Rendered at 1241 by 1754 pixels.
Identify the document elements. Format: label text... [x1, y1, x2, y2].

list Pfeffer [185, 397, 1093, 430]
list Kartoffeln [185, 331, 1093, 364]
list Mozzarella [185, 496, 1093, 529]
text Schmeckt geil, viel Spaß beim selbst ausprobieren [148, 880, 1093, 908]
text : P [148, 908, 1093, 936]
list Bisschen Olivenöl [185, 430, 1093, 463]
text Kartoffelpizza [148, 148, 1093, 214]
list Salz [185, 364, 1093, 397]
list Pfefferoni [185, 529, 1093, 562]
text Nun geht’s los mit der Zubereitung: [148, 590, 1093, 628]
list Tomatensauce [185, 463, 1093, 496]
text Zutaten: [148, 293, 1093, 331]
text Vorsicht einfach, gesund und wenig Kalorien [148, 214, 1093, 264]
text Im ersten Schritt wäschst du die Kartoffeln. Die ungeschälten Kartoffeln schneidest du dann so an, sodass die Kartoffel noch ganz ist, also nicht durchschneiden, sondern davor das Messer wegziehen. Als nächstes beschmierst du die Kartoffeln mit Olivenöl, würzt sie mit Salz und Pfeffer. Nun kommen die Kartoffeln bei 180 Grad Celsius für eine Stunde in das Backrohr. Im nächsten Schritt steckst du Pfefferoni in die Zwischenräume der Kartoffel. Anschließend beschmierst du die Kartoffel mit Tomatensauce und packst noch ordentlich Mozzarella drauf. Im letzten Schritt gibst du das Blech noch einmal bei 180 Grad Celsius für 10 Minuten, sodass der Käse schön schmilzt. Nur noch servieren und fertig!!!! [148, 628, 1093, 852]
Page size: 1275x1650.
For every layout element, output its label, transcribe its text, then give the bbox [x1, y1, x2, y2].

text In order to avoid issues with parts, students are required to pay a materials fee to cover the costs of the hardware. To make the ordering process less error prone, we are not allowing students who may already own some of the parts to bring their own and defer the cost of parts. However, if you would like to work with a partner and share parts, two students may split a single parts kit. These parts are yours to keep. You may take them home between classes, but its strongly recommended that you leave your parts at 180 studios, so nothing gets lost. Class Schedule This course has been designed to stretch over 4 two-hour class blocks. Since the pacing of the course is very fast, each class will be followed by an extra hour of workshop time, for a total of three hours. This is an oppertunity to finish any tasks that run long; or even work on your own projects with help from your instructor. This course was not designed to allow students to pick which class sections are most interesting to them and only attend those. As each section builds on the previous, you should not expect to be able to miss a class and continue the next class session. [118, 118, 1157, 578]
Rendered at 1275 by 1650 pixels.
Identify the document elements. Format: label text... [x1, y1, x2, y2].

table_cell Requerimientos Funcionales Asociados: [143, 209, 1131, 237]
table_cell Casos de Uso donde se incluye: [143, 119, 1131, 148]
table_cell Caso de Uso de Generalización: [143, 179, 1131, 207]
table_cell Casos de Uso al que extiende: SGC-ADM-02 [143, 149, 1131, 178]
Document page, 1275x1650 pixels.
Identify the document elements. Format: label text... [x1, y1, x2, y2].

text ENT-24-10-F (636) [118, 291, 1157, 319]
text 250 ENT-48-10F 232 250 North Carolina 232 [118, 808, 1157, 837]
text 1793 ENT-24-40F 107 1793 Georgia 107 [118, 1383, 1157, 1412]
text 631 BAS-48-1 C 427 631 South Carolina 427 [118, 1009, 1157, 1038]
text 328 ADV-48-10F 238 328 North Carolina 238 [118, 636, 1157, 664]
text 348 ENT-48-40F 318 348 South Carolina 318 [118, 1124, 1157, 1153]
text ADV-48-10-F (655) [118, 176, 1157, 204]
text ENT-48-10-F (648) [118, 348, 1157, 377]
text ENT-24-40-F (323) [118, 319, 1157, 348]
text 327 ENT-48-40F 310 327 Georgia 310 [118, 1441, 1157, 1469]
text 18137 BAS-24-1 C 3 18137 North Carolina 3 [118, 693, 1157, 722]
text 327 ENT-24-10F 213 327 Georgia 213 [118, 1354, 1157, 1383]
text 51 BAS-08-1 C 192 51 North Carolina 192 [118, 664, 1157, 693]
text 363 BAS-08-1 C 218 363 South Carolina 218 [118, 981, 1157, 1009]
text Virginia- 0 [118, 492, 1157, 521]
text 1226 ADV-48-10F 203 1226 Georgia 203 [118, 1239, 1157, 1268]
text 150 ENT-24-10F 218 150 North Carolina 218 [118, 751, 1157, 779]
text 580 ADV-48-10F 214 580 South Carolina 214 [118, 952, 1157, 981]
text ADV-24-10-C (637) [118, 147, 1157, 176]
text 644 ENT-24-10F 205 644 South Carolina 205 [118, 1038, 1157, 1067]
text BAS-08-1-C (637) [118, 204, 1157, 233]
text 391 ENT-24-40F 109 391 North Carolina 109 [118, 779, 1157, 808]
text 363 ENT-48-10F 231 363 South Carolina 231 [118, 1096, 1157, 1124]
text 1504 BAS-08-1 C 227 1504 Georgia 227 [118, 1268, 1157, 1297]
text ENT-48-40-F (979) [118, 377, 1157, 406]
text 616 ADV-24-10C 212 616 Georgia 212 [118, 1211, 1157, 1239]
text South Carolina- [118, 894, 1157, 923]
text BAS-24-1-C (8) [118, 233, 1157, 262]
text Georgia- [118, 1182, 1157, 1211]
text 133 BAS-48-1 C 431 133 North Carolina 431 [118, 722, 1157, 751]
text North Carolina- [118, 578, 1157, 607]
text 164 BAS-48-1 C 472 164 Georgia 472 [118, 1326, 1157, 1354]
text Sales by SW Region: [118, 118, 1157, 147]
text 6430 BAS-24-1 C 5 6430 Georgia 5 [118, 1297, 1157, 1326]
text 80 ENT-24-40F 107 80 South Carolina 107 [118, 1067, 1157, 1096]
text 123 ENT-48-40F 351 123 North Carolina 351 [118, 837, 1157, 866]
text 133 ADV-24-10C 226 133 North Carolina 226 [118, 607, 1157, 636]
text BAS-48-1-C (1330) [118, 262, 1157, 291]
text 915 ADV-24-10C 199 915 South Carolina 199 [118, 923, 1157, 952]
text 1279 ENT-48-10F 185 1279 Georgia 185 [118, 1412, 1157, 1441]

_WORK TO DO_: Copy the lines above word for word, starting with the line that contains "text ENT-24-10-F (636) [118, 291, 1157, 319]" and going on through the line that contains "text BAS-08-1-C (637) [118, 204, 1157, 233]", including both.

_EXERCISE ANSWER_:
text ENT-24-10-F (636) [118, 291, 1157, 319]
text 250 ENT-48-10F 232 250 North Carolina 232 [118, 808, 1157, 837]
text 1793 ENT-24-40F 107 1793 Georgia 107 [118, 1383, 1157, 1412]
text 631 BAS-48-1 C 427 631 South Carolina 427 [118, 1009, 1157, 1038]
text 328 ADV-48-10F 238 328 North Carolina 238 [118, 636, 1157, 664]
text 348 ENT-48-40F 318 348 South Carolina 318 [118, 1124, 1157, 1153]
text ADV-48-10-F (655) [118, 176, 1157, 204]
text ENT-48-10-F (648) [118, 348, 1157, 377]
text ENT-24-40-F (323) [118, 319, 1157, 348]
text 327 ENT-48-40F 310 327 Georgia 310 [118, 1441, 1157, 1469]
text 18137 BAS-24-1 C 3 18137 North Carolina 3 [118, 693, 1157, 722]
text 327 ENT-24-10F 213 327 Georgia 213 [118, 1354, 1157, 1383]
text 51 BAS-08-1 C 192 51 North Carolina 192 [118, 664, 1157, 693]
text 363 BAS-08-1 C 218 363 South Carolina 218 [118, 981, 1157, 1009]
text Virginia- 0 [118, 492, 1157, 521]
text 1226 ADV-48-10F 203 1226 Georgia 203 [118, 1239, 1157, 1268]
text 150 ENT-24-10F 218 150 North Carolina 218 [118, 751, 1157, 779]
text 580 ADV-48-10F 214 580 South Carolina 214 [118, 952, 1157, 981]
text ADV-24-10-C (637) [118, 147, 1157, 176]
text 644 ENT-24-10F 205 644 South Carolina 205 [118, 1038, 1157, 1067]
text BAS-08-1-C (637) [118, 204, 1157, 233]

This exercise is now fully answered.